____ 抜粋文

僕は’肯定ウイルス’でありたい
肯定本能テソン#3
①友達は人生の預金通帳と同じだ
中学時代、僕はスンリと似た性格だった。
'スンリと似た性格って一体どんなの? 'と思われる方がいるだろう。
それはまさにどんな事でも恐れをなしたり躊躇するよりは’僕ができないことが何かあるか? ‘という思いで一旦飛びかかって見るスタイルだ。
どうであろうと一旦’試してみる’ということに意義を置いて、可能性があったと思えば無条件にやってみる性格だった。
そうして出来ないと思えば、未練なく諦める方法も知った。
しかし、声帯結節後、 “僕にも出来ないことがあるんだね、足りないことが多い人だな’という思いで全てにおいて慎重になった。
そうするうちに少しずつ性格が内向的に変わったようだ。
困難なことがあっても家族はもちろんメンバーにも悩みを口に出さない。
そのせいか時々、寂しい気がしたりする。

________

### 課題:
#1 抜粋文について答えてください。
(a) 中学時代、書き手は誰と似た性格でしたか?
(b) 声帯結節の後、書き手は全てにおいてどうなりましたか?
(c) 困難なことがあっても、書き手は誰に悩みを口に出さないのですか?
#2 抜粋文の「それはまさにどんな事でも恐れ」から「で全てにおいて慎重になった。」までのすべてを、「一旦」を「とりあえず」に変えて書き直してください。
保存データ項目はこの課題には一切関係しません。

____ 提示資料

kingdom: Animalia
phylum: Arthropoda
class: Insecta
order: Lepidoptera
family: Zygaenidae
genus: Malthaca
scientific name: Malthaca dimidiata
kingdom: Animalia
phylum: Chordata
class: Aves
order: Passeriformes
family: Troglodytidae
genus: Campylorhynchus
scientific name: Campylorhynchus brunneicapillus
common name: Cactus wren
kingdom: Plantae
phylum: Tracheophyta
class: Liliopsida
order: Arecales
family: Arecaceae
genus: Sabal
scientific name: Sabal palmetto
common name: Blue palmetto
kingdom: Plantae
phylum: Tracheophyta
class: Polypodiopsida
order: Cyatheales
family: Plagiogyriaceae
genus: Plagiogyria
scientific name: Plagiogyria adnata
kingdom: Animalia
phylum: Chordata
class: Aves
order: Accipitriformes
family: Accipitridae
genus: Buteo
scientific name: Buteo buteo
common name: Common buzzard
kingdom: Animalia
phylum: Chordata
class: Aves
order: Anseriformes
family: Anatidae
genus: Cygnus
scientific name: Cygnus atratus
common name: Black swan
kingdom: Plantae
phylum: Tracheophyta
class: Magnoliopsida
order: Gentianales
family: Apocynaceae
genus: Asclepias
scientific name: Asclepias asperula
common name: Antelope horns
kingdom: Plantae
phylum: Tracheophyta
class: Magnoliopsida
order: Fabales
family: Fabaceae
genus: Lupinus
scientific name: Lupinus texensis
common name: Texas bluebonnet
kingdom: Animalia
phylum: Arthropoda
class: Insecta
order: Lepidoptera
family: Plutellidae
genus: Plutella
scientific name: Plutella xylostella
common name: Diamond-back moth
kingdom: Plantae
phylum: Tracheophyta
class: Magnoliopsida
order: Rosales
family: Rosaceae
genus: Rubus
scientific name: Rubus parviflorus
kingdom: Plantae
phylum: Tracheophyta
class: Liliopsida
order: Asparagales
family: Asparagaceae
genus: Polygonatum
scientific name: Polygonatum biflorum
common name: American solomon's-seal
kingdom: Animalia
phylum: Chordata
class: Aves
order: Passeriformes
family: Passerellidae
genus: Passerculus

________

### 解答例:
#1
(a) スンリ
(b) 慎重になった
(c) 家族はもちろんメンバーにも

#2
それはまさにどんな事でも恐れをなしたり躊躇するよりは’僕ができないことが何かあるか? ‘という思いでとりあえず飛びかかって見るスタイルだ。
どうであろうととりあえず’試してみる’ということに意義を置いて、可能性があったと思えば無条件にやってみる性格だった。
そうして出来ないと思えば、未練なく諦める方法も知った。
しかし、声帯結節後、 “僕にも出来ないことがあるんだね、足りないことが多い人だな’という思いで全てにおいて慎重になった。